The Dayton VA Medical Center is celebrating its 150th anniversary with a series of events throughout the year.
The first of those will be a history exhibit at the Northwest Branch of the Dayton Metro Library opening at 4 p.m. Thursday (Jan. 19). The event is free and open to the public.
To help recognize the VA’s anniversary, here are five things to know about its history.
1. The center began as part of a national effort to care for Civil War veterans. The idea for the National Home, now known as the Dayton VA Medical Center, sprang from the United States Sanitary Commission, a group who oversaw the care of wounded Civil War veterans. The commission lobbied Congress to form an agency that would oversee the care of veterans. President Abraham Lincoln signed the legislation on March 3, 1865.
2. Dayton had a friend in the legislature that helped land it Ohio’s home. Lewis B. Gunckel of Germantown, considered the “Father of the Dayton VA,” was instrumental in locating the Soldiers Home in Dayton. The 393 acres Gunckel, who served in the Ohio Senate for four years, proposed met all criteria, and the home was located three miles west of downtown Dayton.

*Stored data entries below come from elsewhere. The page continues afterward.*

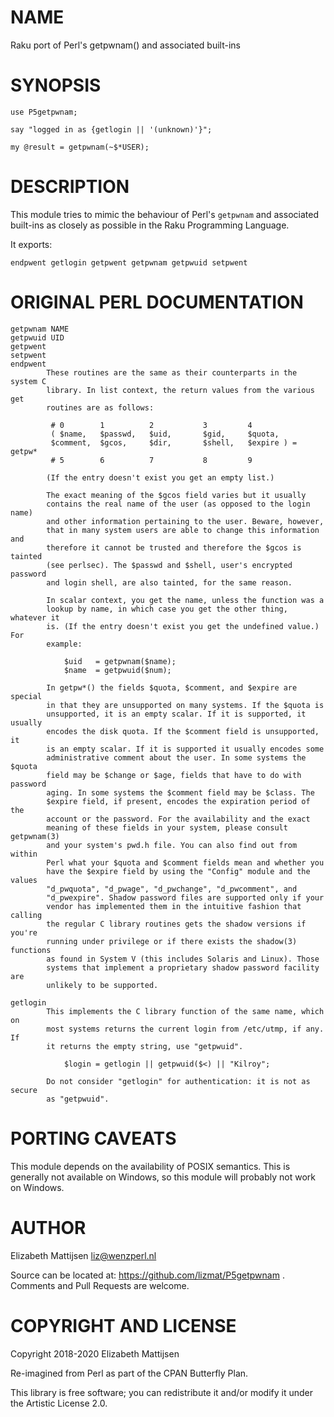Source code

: NAME
====

Raku port of Perl's getpwnam() and associated built-ins

SYNOPSIS
========

    use P5getpwnam;

    say "logged in as {getlogin || '(unknown)'}";

    my @result = getpwnam(~$*USER);

DESCRIPTION
===========

This module tries to mimic the behaviour of Perl's `getpwnam` and associated built-ins as closely as possible in the Raku Programming Language.

It exports:

    endpwent getlogin getpwent getpwnam getpwuid setpwent

ORIGINAL PERL DOCUMENTATION
===========================

    getpwnam NAME
    getpwuid UID
    getpwent
    setpwent
    endpwent
            These routines are the same as their counterparts in the system C
            library. In list context, the return values from the various get
            routines are as follows:

             # 0        1          2           3         4
             ( $name,   $passwd,   $uid,       $gid,     $quota,
             $comment,  $gcos,     $dir,       $shell,   $expire ) = getpw*
             # 5        6          7           8         9

            (If the entry doesn't exist you get an empty list.)

            The exact meaning of the $gcos field varies but it usually
            contains the real name of the user (as opposed to the login name)
            and other information pertaining to the user. Beware, however,
            that in many system users are able to change this information and
            therefore it cannot be trusted and therefore the $gcos is tainted
            (see perlsec). The $passwd and $shell, user's encrypted password
            and login shell, are also tainted, for the same reason.

            In scalar context, you get the name, unless the function was a
            lookup by name, in which case you get the other thing, whatever it
            is. (If the entry doesn't exist you get the undefined value.) For
            example:

                $uid   = getpwnam($name);
                $name  = getpwuid($num);

            In getpw*() the fields $quota, $comment, and $expire are special
            in that they are unsupported on many systems. If the $quota is
            unsupported, it is an empty scalar. If it is supported, it usually
            encodes the disk quota. If the $comment field is unsupported, it
            is an empty scalar. If it is supported it usually encodes some
            administrative comment about the user. In some systems the $quota
            field may be $change or $age, fields that have to do with password
            aging. In some systems the $comment field may be $class. The
            $expire field, if present, encodes the expiration period of the
            account or the password. For the availability and the exact
            meaning of these fields in your system, please consult getpwnam(3)
            and your system's pwd.h file. You can also find out from within
            Perl what your $quota and $comment fields mean and whether you
            have the $expire field by using the "Config" module and the values
            "d_pwquota", "d_pwage", "d_pwchange", "d_pwcomment", and
            "d_pwexpire". Shadow password files are supported only if your
            vendor has implemented them in the intuitive fashion that calling
            the regular C library routines gets the shadow versions if you're
            running under privilege or if there exists the shadow(3) functions
            as found in System V (this includes Solaris and Linux). Those
            systems that implement a proprietary shadow password facility are
            unlikely to be supported.

    getlogin
            This implements the C library function of the same name, which on
            most systems returns the current login from /etc/utmp, if any. If
            it returns the empty string, use "getpwuid".

                $login = getlogin || getpwuid($<) || "Kilroy";

            Do not consider "getlogin" for authentication: it is not as secure
            as "getpwuid".

PORTING CAVEATS
===============

This module depends on the availability of POSIX semantics. This is generally not available on Windows, so this module will probably not work on Windows.

AUTHOR
======

Elizabeth Mattijsen <liz@wenzperl.nl>

Source can be located at: https://github.com/lizmat/P5getpwnam . Comments and Pull Requests are welcome.

COPYRIGHT AND LICENSE
=====================

Copyright 2018-2020 Elizabeth Mattijsen

Re-imagined from Perl as part of the CPAN Butterfly Plan.

This library is free software; you can redistribute it and/or modify it under the Artistic License 2.0.

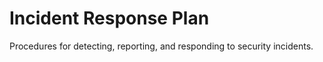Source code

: # Incident Response Plan

Procedures for detecting, reporting, and responding to security incidents.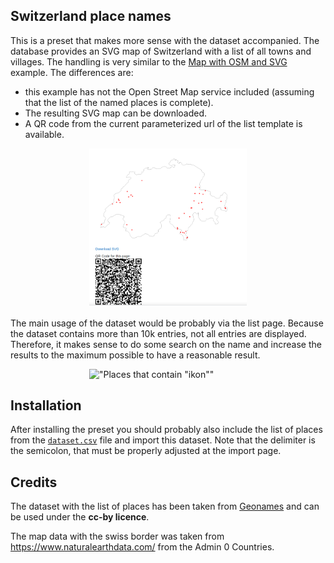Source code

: ## Switzerland place names

This is a preset that makes more sense with the dataset accompanied. The database
provides an SVG map of Switzerland with a list of all towns and villages. The handling
is very similar to the [Map with OSM and SVG](../map-osm-and-svg) example.
The differences are:
- this example has not the Open Street Map service included (assuming that the
list of the named places is complete).
- The resulting SVG map can be downloaded.
- A QR code from the current parameterized url of the list template is available.

<div style="margin: 0 25%;">

!["List template with map, download link and QR code"](ch_val.png "List template with map, download link and QR code")

</div>

The main usage of the dataset would be probably via the list page. Because the
dataset contains more than 10k entries, not all entries are displayed. Therefore,
it makes sense to do some search on the name and increase the results to the
maximum possible to have a reasonable result.

<div style="margin: 0 25%;">

!["Places that contain \"ikon\""](ch_ikon.png "Places that contain \"ikon\"")

</div>

## Installation

After installing the preset you should probably also include the list of places
from the [`dataset.csv`](dataset.csv) file and import this dataset. Note that the
delimiter is the semicolon, that must be properly adjusted at the import page.

## Credits

The dataset with the list of places has been taken from [Geonames](https://www.geonames.org)
and can be used under the **cc-by licence**.

The map data with the swiss border was taken from 
https://www.naturalearthdata.com/ from the Admin 0 Countries.
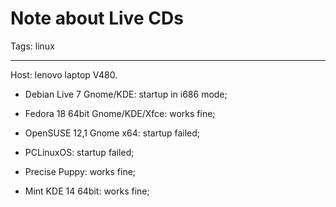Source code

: # Note about Live CDs
Tags: linux

------

Host: lenovo laptop V480.

 

* Debian Live 7 Gnome/KDE: startup in i686 mode;

 

* Fedora 18 64bit Gnome/KDE/Xfce: works fine;

 

* OpenSUSE 12,1 Gnome x64: startup failed;

 

* PCLinuxOS: startup failed;

 

* Precise Puppy: works fine;

 

* Mint KDE 14 64bit: works fine;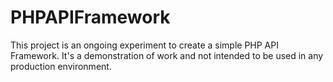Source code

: # PHPAPIFramework

This project is an ongoing experiment to create a simple PHP API Framework.
It's a demonstration of work and not intended to be used in any production environment.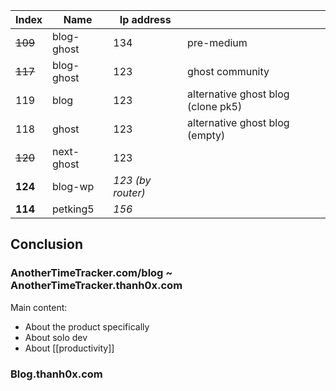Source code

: 
| Index   | Name       | Ip address        |                                    |
| ------- | ---------- | ----------------- | ---------------------------------- |
| ~~109~~ | blog-ghost | 134               | pre-medium                         |
| ~~117~~ | blog-ghost | 123               | ghost community                    |
| 119     | blog       | 123               | alternative ghost blog (clone pk5) |
| 118     | ghost      | 123               | alternative ghost blog (empty)     |
| ~~120~~ | next-ghost | 123               |                                    |
| **124** | blog-wp    | *123 (by router)* |                                    |
| **114** | petking5   | *156*             |                                    |
## Conclusion
### **AnotherTimeTracker.com/blog** ~ **AnotherTimeTracker.thanh0x.com**
Main content:
+ About the product specifically
+ About solo dev
+ About [[productivity]]
### Blog.thanh0x.com 
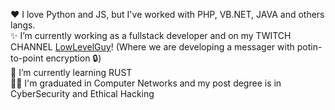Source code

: ❤️ I love Python and JS, but I've worked with PHP, VB.NET, JAVA and others langs.  <br /> 
✨ I’m currently working as a fullstack developer and on my TWITCH CHANNEL [LowLevelGuy](http://twitch.tv/lowlevelguy)! (Where we are developing a messager with potin-to-point encryption 🔒)  <br /> 
💬 I’m currently learning RUST  <br /> 
🧑‍🎓 I'm graduated in Computer Networks and my post degree is in CyberSecurity and Ethical Hacking  <br /> 
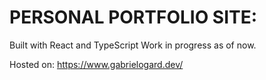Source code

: PERSONAL PORTFOLIO SITE:
=========================

Built with React and TypeScript
Work in progress as of now.

Hosted on: https://www.gabrielogard.dev/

3. Veterans created a grotto and landscaped gardens on the site. A crew of 75 veterans molded the topography of the gardens in the limestone quarry area and built the caverns within the grotto shortly after the home opened. Gardener Frank Mundt began growing vines in the rock crevices in 1868. He took care of growing and caring for native plant species in the grotto as well as cultivating exotic plants in greenhouses on the campus.
4. The first U.S. government-built permanent chapel stands at the center. Home Chapel was dedicated in October 1870. The Gothic-style church with a frescoed interior was built by the Civil War veterans living at the Soldiers Home who quarried the limestone from the property. The chapel still stands on the grounds of the Dayton VA Medical Center.
5. The center became a place to visit for people across Ohio. More than 660,000 visited the home at its peak in 1910. Railroads created special soldiers’ home picnic excursions. Visitors could catch a train from Cleveland and other cities and travel to Dayton for the day. They joined the soldiers in the gracefully appointed Memorial Hall for lectures and recitals.